If you prefer using a PAT, use the mcp-remote proxy:

{
  "mcpServers": {
    "rynko": {
      "command": "npx",
      "args": [
        "mcp-remote",
        "https://api.rynko.dev/api/mcp-documents",
        "--header",
        "Authorization:${RYNKO_PAT}"
      ],
      "env": {
        "RYNKO_PAT": "Bearer pat_xxxxxxxxxxxxxxxx"
      }
    }
  }
}

Full setup instructions for all six tools are in our Render MCP guide and Flow MCP guide.

Flow MCP: Why Remote Was Essential

When we built Rynko Flow — our AI output validation gateway — we needed dynamic tool registration. Each validation gate in your workspace generates a dedicated validate_{slug} tool with a schema derived from the gate's configuration. When you create, update, or delete a gate, the MCP server pushes a notifications/tools/list_changed event so connected agents see the updated tool list without reconnecting.

This kind of server-initiated push notification is only possible with remote transport. A stdio server can't push events to the client — it can only respond to requests. We would have needed to implement polling or some other workaround, and the developer experience would have been worse.

Going remote-first meant Flow MCP worked naturally from day one, with real-time tool discovery and no compromises.

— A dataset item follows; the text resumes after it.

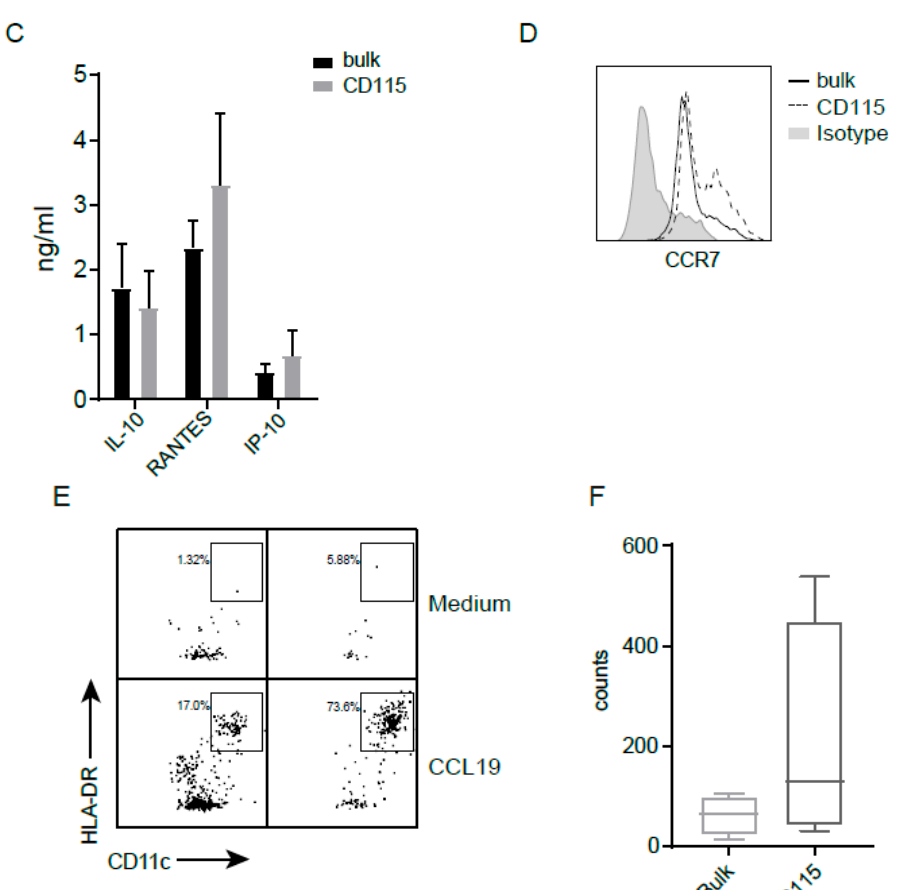
Figure 3. Maturation and migration by CD115-DCs. For flow cytometry analysis, live cells were gated with SSC/FSC, followed by doublet exclusion based on FSC-W/FSC-A. ( A ) Percentages of DCs (HLA-DR+CD11c+) and CD83 at the end of differentiation (day 14) and after an additional 24 h of maturation with cytomix. ( B ) Expression of CD40, CD80, HLA-ABC, and PD-L1 on DCs (live/single/CD11c+HLA-DR+) from the standard (black line) compared to the CD115 culture (dotted line), with an isotype as control (grey). ( C ) Cytokines (IL-10, RANTES, and IP-10) produced by standard or CD115 culture after 24 h of maturation. ( D ) Expression of CCR7 on DCs (live/single/CD11c+HLA-DR+) from the standard (black line) compared to the CD115 culture (dotted line), with an isotype as control (grey). ( E ) Representative migration assay towards CCL19 or medium as a control with DCs from either the bulk or the CD115 culture. ( F ) Quantification of migration with four different donors. Count of migrated mature DCs is shown. When indicated, significance was assessed using two-way ANOVA followed by Kruskal–Wallis multiple comparison (* p < 0.05).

What Happens to the npm Package

The @rynko/mcp-server package on npm still works, but we've marked it as deprecated. It only supports Render tools (template management and document generation) — Flow tools were never added to it because they require server-side event support.

If you're currently using the npm package, switching to the remote server takes about a minute: replace the command/args/env config with a url/headers config pointing to https://api.rynko.dev/api/mcp-documents. Your PAT token works the same way — just pass it as a Bearer token in the Authorization header.

What We Gained

Moving to remote MCP simplified things on both sides:

For users: No Node.js dependency, no npm package to install or update, no PATH issues, no local process to debug. Just a URL and a token.

For us: One deployment target instead of coordinating npm releases with backend changes. Server-side improvements are available to everyone immediately. And we can use features like SSE for real-time notifications that stdio doesn't support.

The MCP ecosystem is still young, but the direction is clear — remote HTTP transport is becoming the standard. We're glad we made the move early.